# Need help Vag-Com with transmission faulty codes



## vwetish (Feb 1, 2008)

*Need help with transmission faulty codes Vag-Com*

These are the faulty codes my transmission throws.

Tuesday,19,October,2010,20:15:20:43381
VCDS Version: Release 10.6.1
Data version: 20100831


Address 02: Auto Trans Labels: 09G-927-750.LBL
Control Module Part Number: 09G 927 750 HJ HW: 09G 927 750 CJ
Component and/or Version: AQ 250 6F 1068
Software Coding: 0000000
Work Shop Code: WSC 02130 444 82889
VCID: 8004F71EAA71
3 Faults Found:

17104 - Transmission Output Speed Sensor (G195): Circuit Malfunction 
P0720 - 012 - Electrical Fault in Circuit - MIL ON
Freeze Frame:
Fault Status: 10101100
Fault Priority: 2
Fault Frequency: 1
Reset counter: 44
Mileage: 104552 km
Time Indication: 0
Date: 2010.10.19
Time: 16:39:08

17099 - Transmission Input Speed Sensor (G182): Circuit Malfunction 
P0715 - 012 - Electrical Fault in Circuit - MIL ON
Freeze Frame:
Fault Status: 10101100
Fault Priority: 2
Fault Frequency: 1
Reset counter: 44
Mileage: 104553 km
Time Indication: 0
Date: 2010.10.19
Time: 16:39:41

00300 - Transmission Fluid Temp. Sensor (G93) 
010 - Open or Short to Plus - Intermittent
Freeze Frame:
Fault Status: 00101010
Fault Priority: 2
Fault Frequency: 1
Reset counter: 197
Mileage: 104556 km
Time Indication: 0
Date: 2010.10.19
Time: 16:44:31


It is shifting normal. I think. Not sure. Did not drive hard.

WHAT YOU WILL DO: Please carry on the forum post on transmission fault codes from its last sentence. The lines after this have no connection to the forum post on transmission fault codes.

DATA:
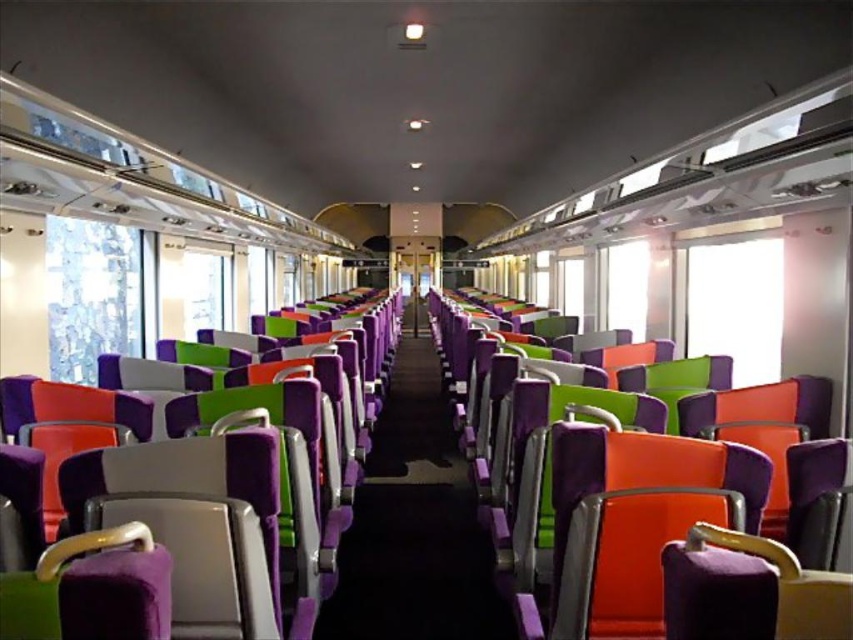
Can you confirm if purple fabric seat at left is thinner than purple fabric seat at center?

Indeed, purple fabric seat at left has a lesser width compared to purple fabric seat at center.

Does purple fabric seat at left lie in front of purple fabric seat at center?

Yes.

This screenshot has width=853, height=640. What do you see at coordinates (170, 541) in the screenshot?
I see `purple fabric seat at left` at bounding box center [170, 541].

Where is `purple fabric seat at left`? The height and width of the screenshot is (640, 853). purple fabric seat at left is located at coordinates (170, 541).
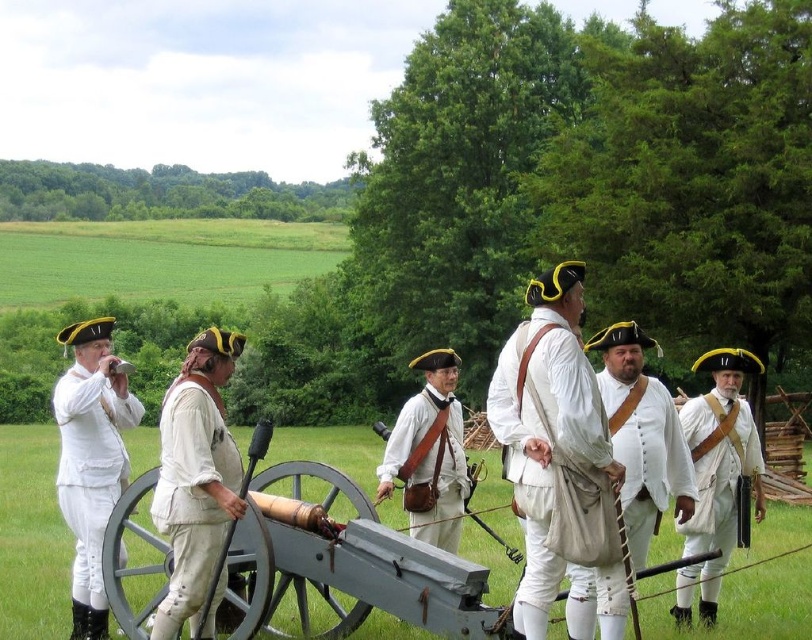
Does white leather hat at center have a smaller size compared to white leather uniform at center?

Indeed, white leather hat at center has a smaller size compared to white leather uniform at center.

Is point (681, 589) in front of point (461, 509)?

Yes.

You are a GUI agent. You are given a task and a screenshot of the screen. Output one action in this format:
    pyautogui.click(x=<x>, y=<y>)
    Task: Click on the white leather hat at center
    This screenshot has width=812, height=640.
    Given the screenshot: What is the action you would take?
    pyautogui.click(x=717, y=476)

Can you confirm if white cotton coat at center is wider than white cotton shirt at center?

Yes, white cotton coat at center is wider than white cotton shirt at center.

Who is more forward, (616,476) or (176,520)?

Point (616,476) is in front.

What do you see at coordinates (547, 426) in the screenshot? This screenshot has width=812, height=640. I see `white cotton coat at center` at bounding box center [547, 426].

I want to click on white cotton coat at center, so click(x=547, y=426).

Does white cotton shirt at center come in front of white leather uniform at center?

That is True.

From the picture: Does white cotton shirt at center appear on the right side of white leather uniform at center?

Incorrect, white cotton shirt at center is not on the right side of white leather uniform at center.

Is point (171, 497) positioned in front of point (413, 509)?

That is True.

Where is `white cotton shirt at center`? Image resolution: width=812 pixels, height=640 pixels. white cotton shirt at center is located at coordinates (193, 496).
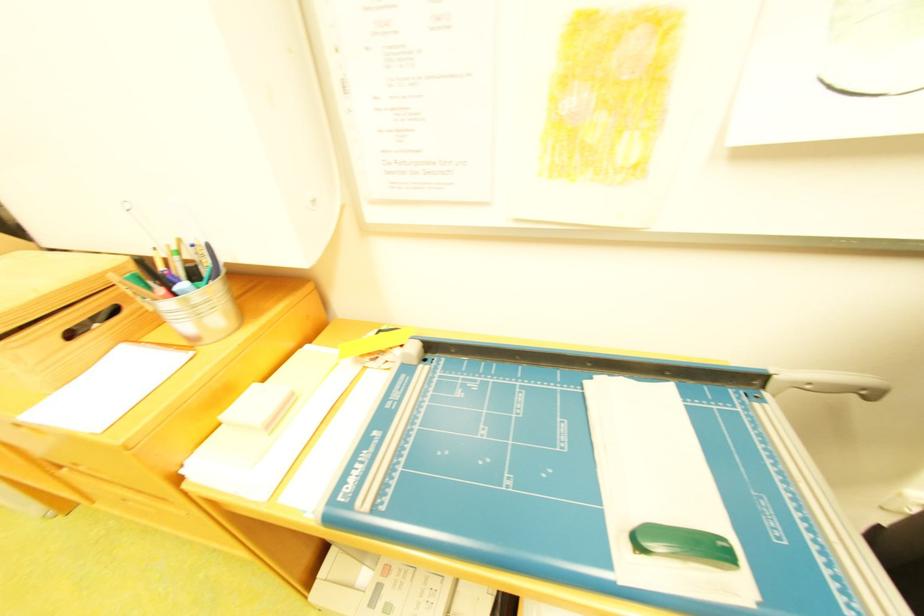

EXERCISE ANSWER:
This is how it happened:
I was doing 55-60mph. Traffic slow down so I hit the brakes but not really hard. Slowed down to 20mph. At this pint the engine jerked, just ones. I drove it home. Not even 2 miles. When I was shifting from D to P through N and R the engine/transmission jerked just like there is bad engine/transmission mount.
When I shut her down and star up again throw MIL.
Please help. Thanks


----------



## rswilson (Aug 22, 2007)

the harsh shift from d to p is caused by the transmission being in limp in mode. was P,R,N,D,S all lit up? one thing to try is under the vehicle on the front of the transmission there are two connectors. Unplug them and see if they are full of fluid. clean it out if fluid is found and clear the faults. If the faults stay away this is most likely your issue. There may also be some TSB's out for your vehicle, your dealer would have to look in to it. Tell them you noticed a harsh downshift after extended highway driving.


----------



## vwetish (Feb 1, 2008)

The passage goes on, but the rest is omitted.